The 2008 prize was awarded to Osamu Shimomura, Martin Chalfie and Roger Y. Tsien for their work on green fluorescent protein or GFP. However, Douglas Prasher was the first to clone the GFP gene and suggested its use as a biological tracer. Martin Chalfie stated, "Douglas Prasher's work was critical and essential for the work we did in our lab. They could've easily given the prize to Douglas and the other two and left me out." Prasher's accomplishments were not recognized and he lost his job. When the Nobel was awarded in 2008, Prasher was working as a courtesy shuttle bus driver in Huntsville Alabama.

The 2000 prize "for the Discovery and Development of Conductive polymers", to Alan J. Heeger, Alan MacDiarmid, and Hideki Shirakawa, cited the 1977 discovery of passive high-conductivity in oxidized iodine-doped polyacetylene black and related materials. However, there were several earlier reports of electrical conductivity in polymeric materials. 14 years earlier, Weiss and coworkers in Australia had reported equivalent high electrical conductivity in a similar compound—oxidized, iodine-doped polypyrrole black. Eventually, the Australian group achieved resistances as low as 0.03 ohm/cm. Slightly later, DeSurville and coworkers reported high conductivity in a polyaniline. Moreover, three years before, John McGinness and coworkers reported an active organic polymer electronic device in the journal Science. In the "ON" state it showed almost metallic conductivity. This device is now on the "Smithsonian chips" list of key discoveries in semiconductor technology.

Thus, Inzelts textbook states that the Nobel's "...'discovery of conducting polymers' is an exaggeration..". and it was one in a sequence of such discoveries. Nevertheless, Inzelt says that Heeger, MacDiarmid and Shirakawa played a key role in the "development" of such polymers and actually launched the modern field.

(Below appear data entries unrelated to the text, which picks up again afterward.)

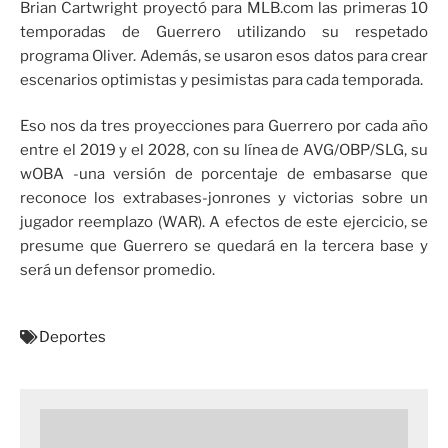
Brian Cartwright proyectó para MLB.com las primeras 10
temporadas de Guerrero utilizando su respetado
programa Oliver. Además, se usaron esos datos para crear
escenarios optimistas y pesimistas para cada temporada.
Eso nos da tres proyecciones para Guerrero por cada año
entre el 2019 y el 2028, con su línea de AVG/OBP/SLG, su
wOBA -una versión de porcentaje de embasarse que
reconoce los extrabases-jonrones y victorias sobre un
jugador reemplazo (WAR). A efectos de este ejercicio, se
presume que Guerrero se quedará en la tercera base y
será un defensor promedio.
Deportes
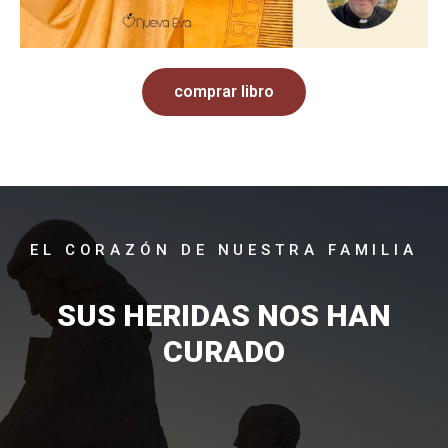
comprar libro
EL CORAZÓN DE NUESTRA FAMILIA
SUS HERIDAS NOS HAN
CURADO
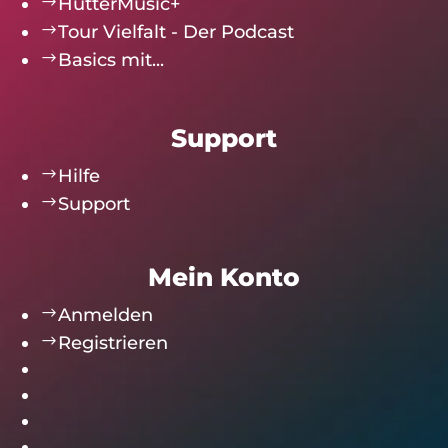
$
HutterMusic+
$
Tour Vielfalt - Der Podcast
$
Basics mit...
Support
$
Hilfe
$
Support
Mein Konto
$
Anmelden
$
Registrieren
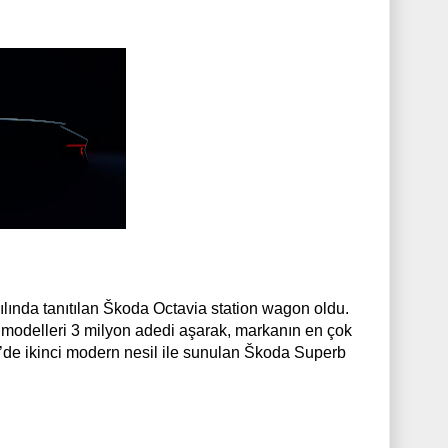
ılında tanıtılan Škoda Octavia station wagon oldu.
modelleri 3 milyon adedi aşarak, markanın en çok
08’de ikinci modern nesil ile sunulan Škoda Superb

The 1993 prize credited Kary Mullis with the development of the polymerase chain reaction (PCR) method, a central technique in molecular biology which allowed for the amplification of specified DNA sequences. However, others claimed that Norwegian scientist Kjell Kleppe, together with 1968 Nobel Prize laureate H. Gobind Khorana, had an earlier and better claim to the discovery dating from 1969. Mullis' co-workers at that time denied that he was solely responsible for the idea of using Taq polymerase in the PCR process. Rabinow raised the issue of whether or not Mullis "invented" PCR or "merely" came up with the concept of it. However, Khudyakov and Howard Fields claimed "the full potential was not realized" until Mullis' work in 1983.

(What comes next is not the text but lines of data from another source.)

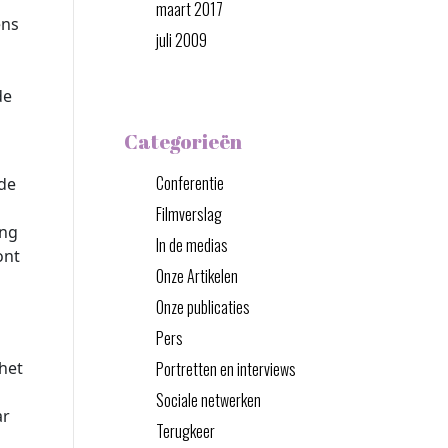
maart 2017
ens
juli 2009
de
Categorieën
Conferentie
de
Filmverslag
ing
In de medias
ont
Onze Artikelen
Onze publicaties
Pers
 het
Portretten en interviews
Sociale netwerken
ar
Terugkeer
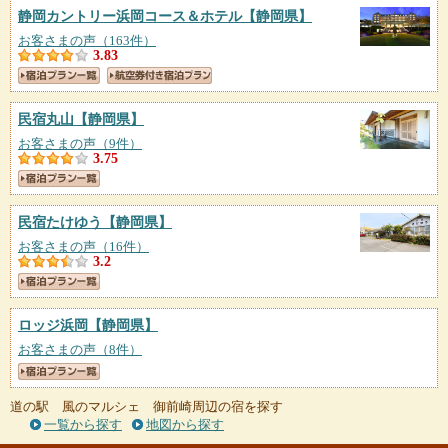
静岡カントリー浜岡コース＆ホテル
【静岡県】
お客さまの声（163件）
3.83
民宿丸山
【静岡県】
お客さまの声（9件）
3.75
民宿たけゆう
【静岡県】
お客さまの声（16件）
3.2
ロッジ浜岡
【静岡県】
お客さまの声（8件）
道の駅 風のマルシェ 御前崎周辺の宿を探す
一覧から探す
地図から探す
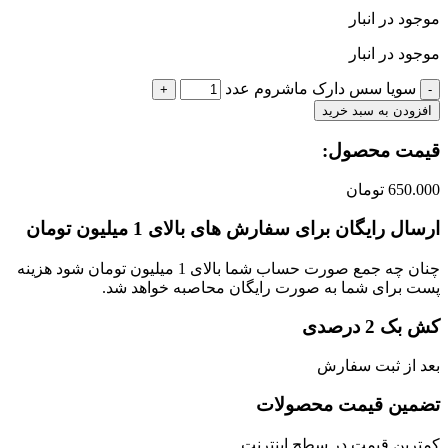
موجود در انبار
موجود در انبار
سویا سس دارک ماشروم عدد
افزودن به سبد خرید
قیمت محصول:​
650.000
تومان
ارسال رایگان برای سفارش های بالای 1 میلیون تومان
چنان چه جمع صورت حساب شما بالای 1 میلیون تومان شود هزینه
پست برای شما به صورت رایگان محاصبه خواهد شد.
کش بک 2 درصدی
بعد از ثبت سفارش
تضمین قیمت محصولات
کمترین قیمت در سطح اینترنت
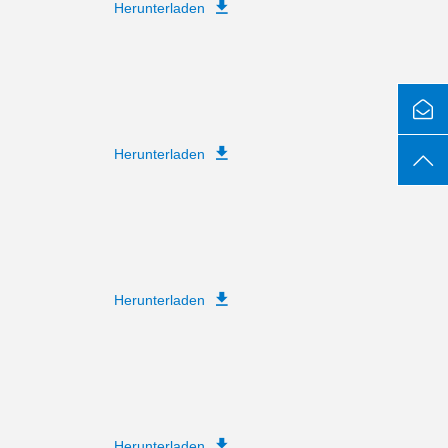
Herunterladen
Herunterladen
Herunterladen
Herunterladen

The 1961 prize for carbon assimilation in plants awarded to Melvin Calvin was controversial because it ignored the contributions of Andrew Benson and James Bassham. While originally named the Calvin cycle, many biologists and botanists now refer to the Calvin-Benson, Benson-Calvin, or Calvin-Benson-Bassham (CBB) cycle. Three decades after winning the Nobel, Calvin published an autobiography titled "Following the trail of light" about his scientific journey which didn't mention Benson.

Henry Eyring (1901–1981) allegedly failed to receive the prize because of his Mormon faith. (It is also possible that the Royal Swedish Academy of Sciences did not understand Eyring's theory until it was too late to award him the Nobel; the academy awarded him the Berzelius Medal in 1977 as partial compensation.)

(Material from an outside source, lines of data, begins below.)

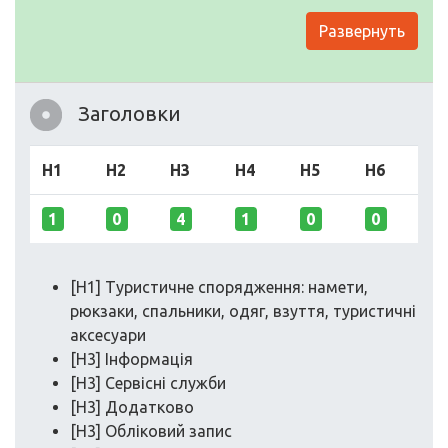
Развернуть
Заголовки
H1
H2
H3
H4
H5
H6
1
0
4
1
0
0
[H1] Туристичне спорядження: намети,
рюкзаки, спальники, одяг, взуття, туристичні
аксесуари
[H3] Інформація
[H3] Сервісні служби
[H3] Додатково
[H3] Обліковий запис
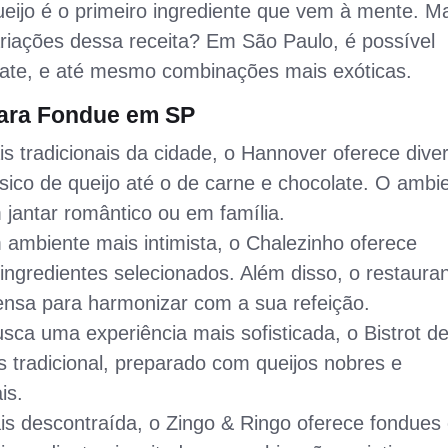
ijo é o primeiro ingrediente que vem à mente. M
riações dessa receita? Em São Paulo, é possível
late, e até mesmo combinações mais exóticas.
para Fondue em SP
 tradicionais da cidade, o Hannover oferece dive
sico de queijo até o de carne e chocolate. O ambi
 jantar romântico ou em família.
mbiente mais intimista, o Chalezinho oferece
ingredientes selecionados. Além disso, o restaura
ensa para harmonizar com a sua refeição.
ca uma experiência mais sofisticada, o Bistrot d
 tradicional, preparado com queijos nobres e
is.
 descontraída, o Zingo & Ringo oferece fondues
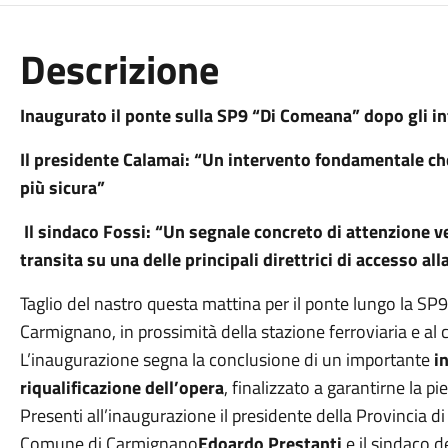
Descrizione
Inaugurato il ponte sulla SP9 “Di Comeana” dopo gli i
Il presidente Calamai: “Un intervento fondamentale che 
più sicura”
Il sindaco Fossi: “Un segnale concreto di attenzione ve
transita su una delle principali direttrici di accesso all
Taglio del nastro questa mattina per il ponte lungo la S
Carmignano, in prossimità della stazione ferroviaria e al
L’inaugurazione segna la conclusione di un importante
i
riqualificazione dell’opera
, finalizzato a garantirne la p
Presenti all’inaugurazione il presidente della Provincia d
Comune di Carmignano
Edoardo Prestanti
e il sindaco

Dmitri Mendeleyev, who originated the periodic table of the elements, never received a Nobel Prize. He completed his first periodic table in 1869. However, a year earlier, another chemist, Julius Lothar Meyer, had reported a somewhat similar table. In 1866 John Alexander Reina Newlands, presented a paper that first proposed a periodic law. However, none of these tables were correct—the 19th century tables arranged the elements in order of increasing atomic weight (or atomic mass). It was left to Henry Moseley to base the periodic table on the atomic number (the number of protons). Mendeleyev died in 1907, six years after the first Nobel Prizes were awarded. He came within one vote of winning in 1906, but died the next year. Hargittai claimed that Mendeleyev's omission was due to behind-the-scenes machinations of one dissenter on the Nobel Committee who disagreed with his work.

Gilbert N. Lewis, the originator of the Lewis dot structure and discoverer of the Covalent bond, was nominated for the Nobel Prize 35 times and never won once. Lewis was found dead in his lab on the same day he had lunch with Irving Langmuir, 1932 recipient of the Chemistry prize. It is speculated that this was suicide.